Present the lines starting at the one containing "Read against the" and ending at the one containing "Reading left to" as a Markdown table with the columns Row and Line text. Leave out blank lines and the pictures.

Material for this exercise.
++++

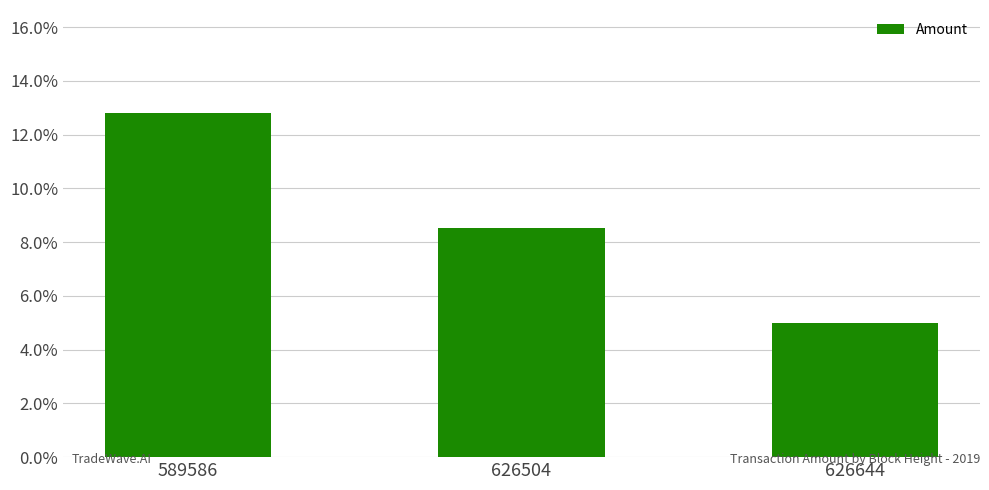

Count the values in the range 0 to 1.

3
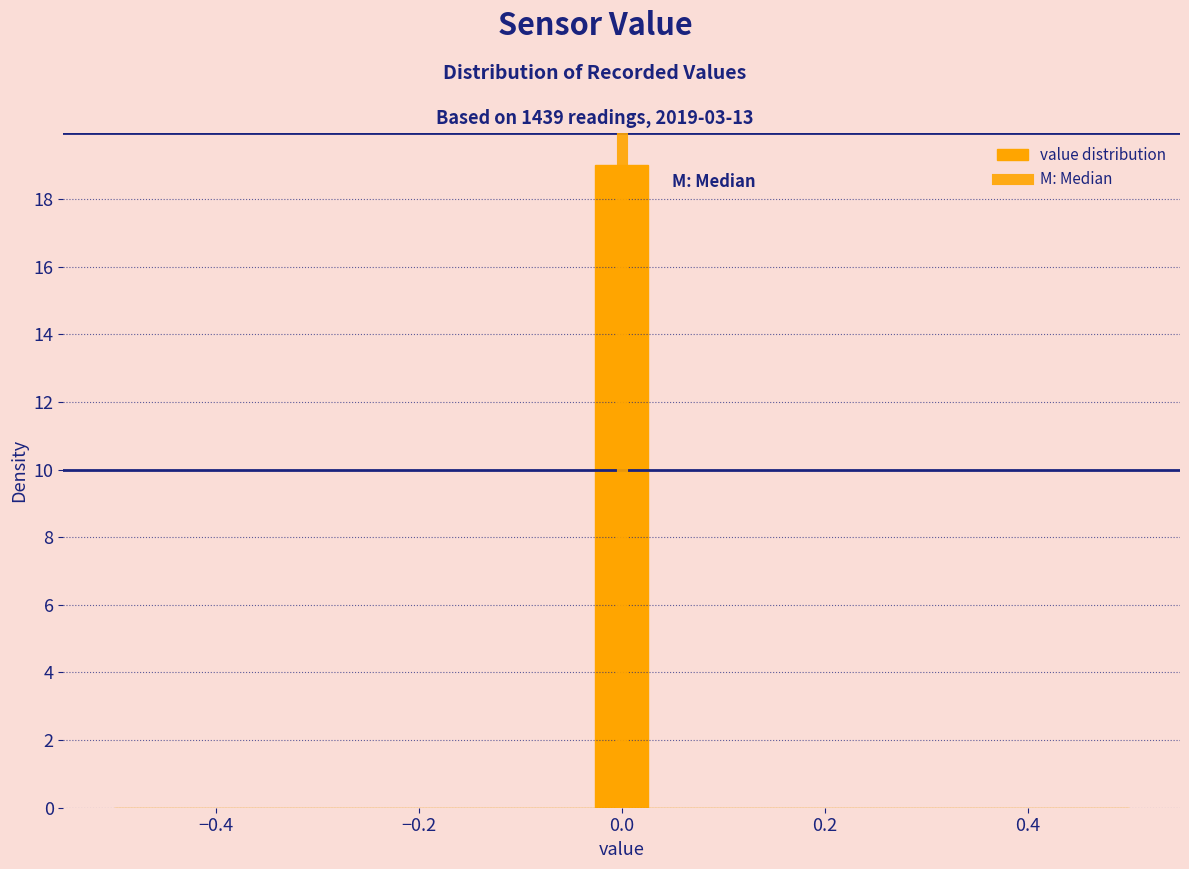

Read against the x-axis, roughly where is the centre of the tallest bar?

0.00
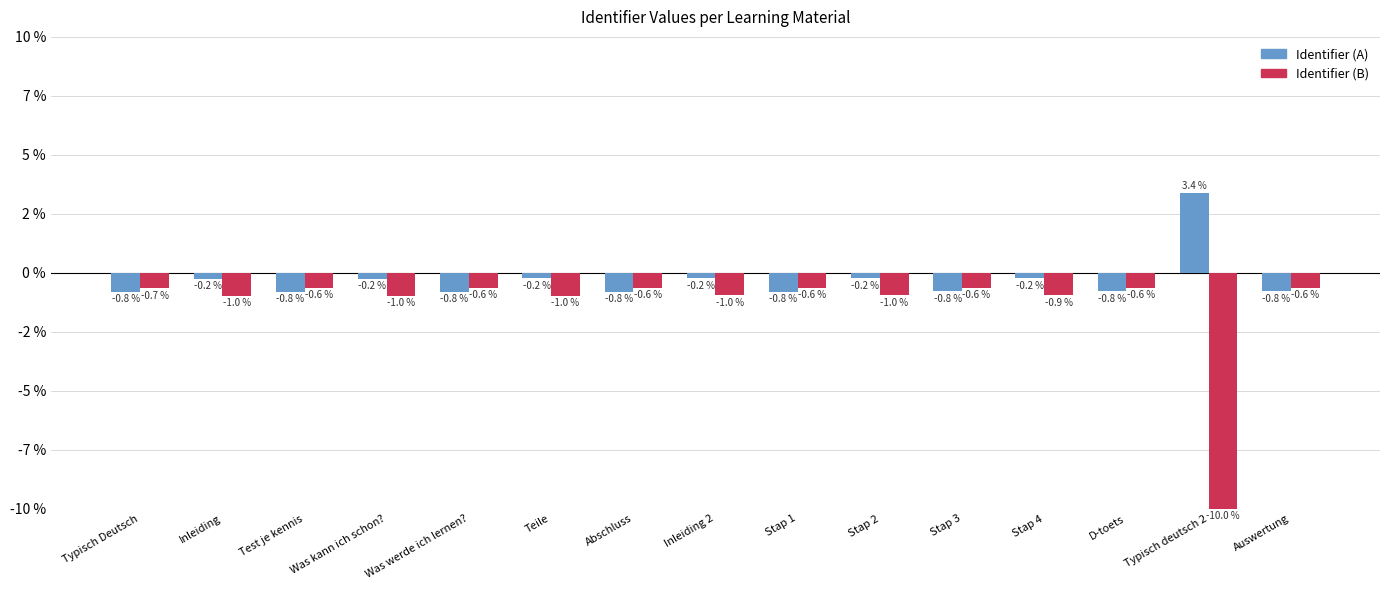

Rank the series at Stap 2 from lowest to highest value.

Identifier (B), Identifier (A)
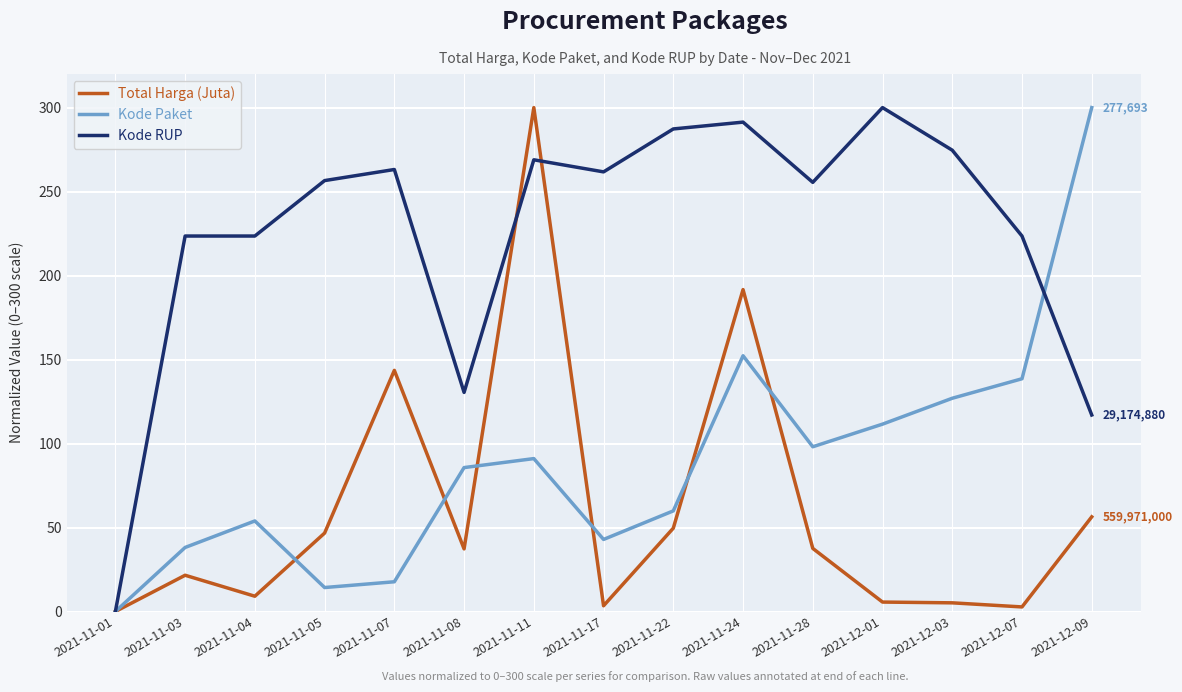

Count the number of data series in this chart.

3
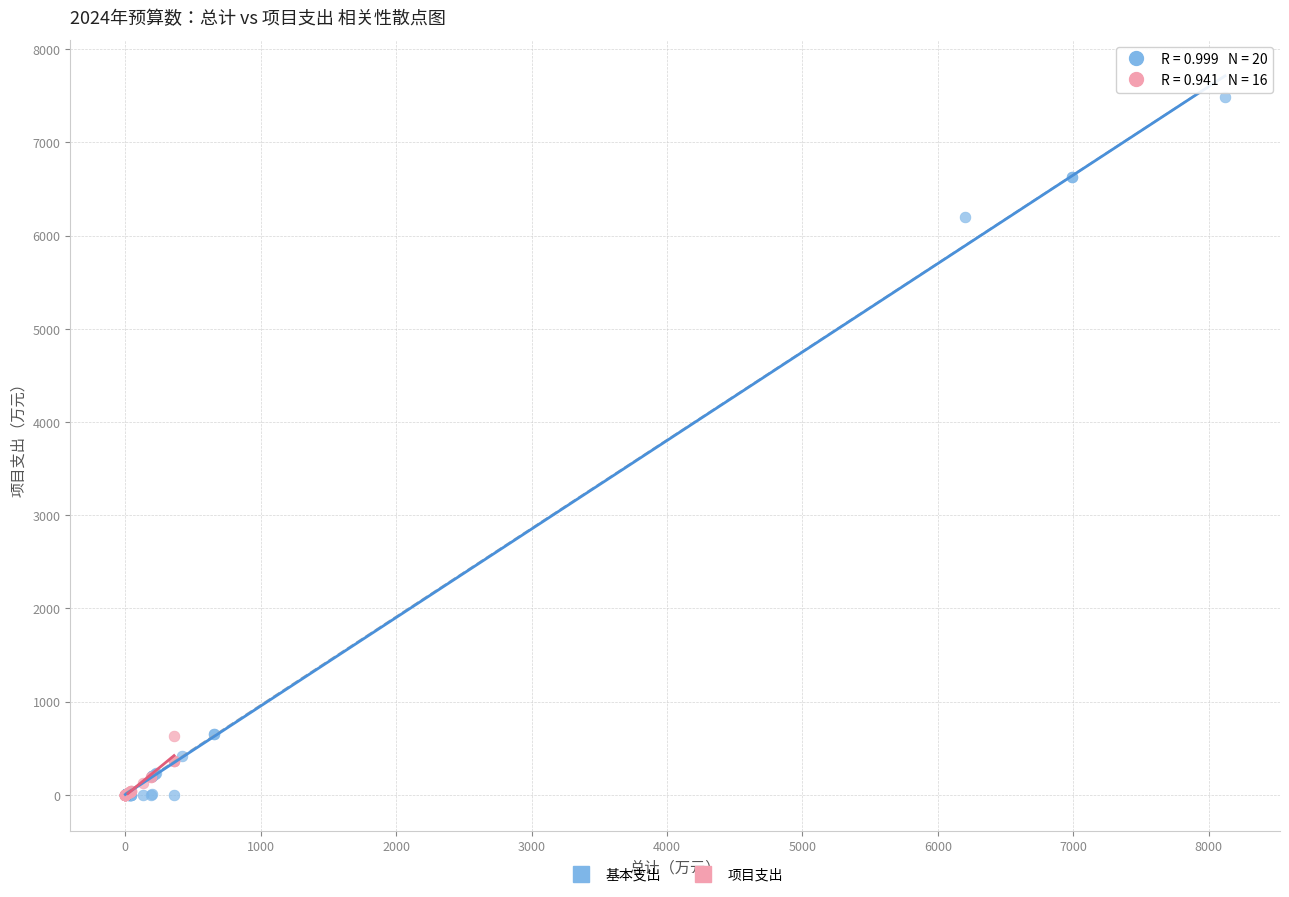

Which series reaches the maximum Y coordinate?

基本支出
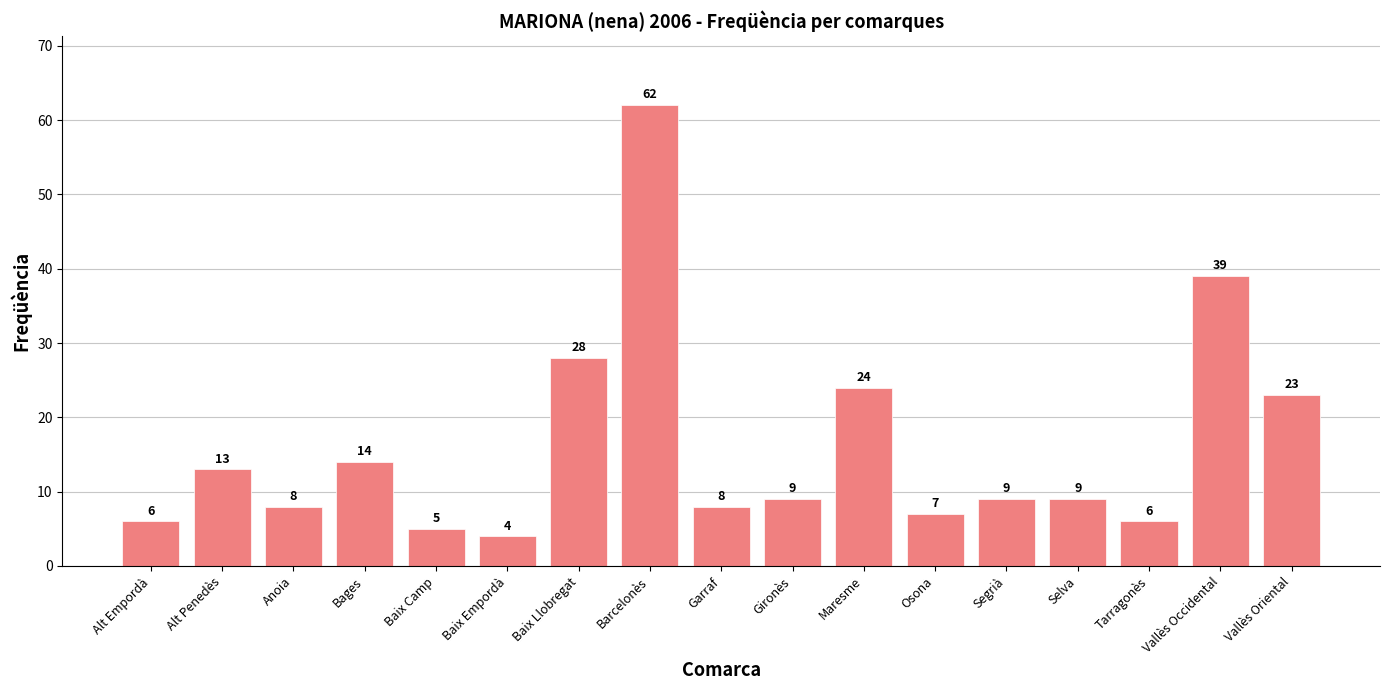

Reading left to right, what are all the values shown in this chart?

Alt Empordà=6	Alt Penedès=13	Anoia=8	Bages=14	Baix Camp=5	Baix Empordà=4	Baix Llobregat=28	Barcelonès=62	Garraf=8	Gironès=9	Maresme=24	Osona=7	Segrià=9	Selva=9	Tarragonès=6	Vallès Occidental=39	Vallès Oriental=23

++++

The completed task.
| Row | Line text |
|---|---|
| 1 | Read against the x-axis, roughly where is the centre of the tallest bar? |
| 2 | 0.00 |
| 3 | Rank the series at Stap 2 from lowest to highest value. |
| 4 | Identifier (B), Identifier (A) |
| 5 | Count the number of data series in this chart. |
| 6 | 3 |
| 7 | Which series reaches the maximum Y coordinate? |
| 8 | 基本支出 |
| 9 | Reading left to right, what are all the values shown in this chart? |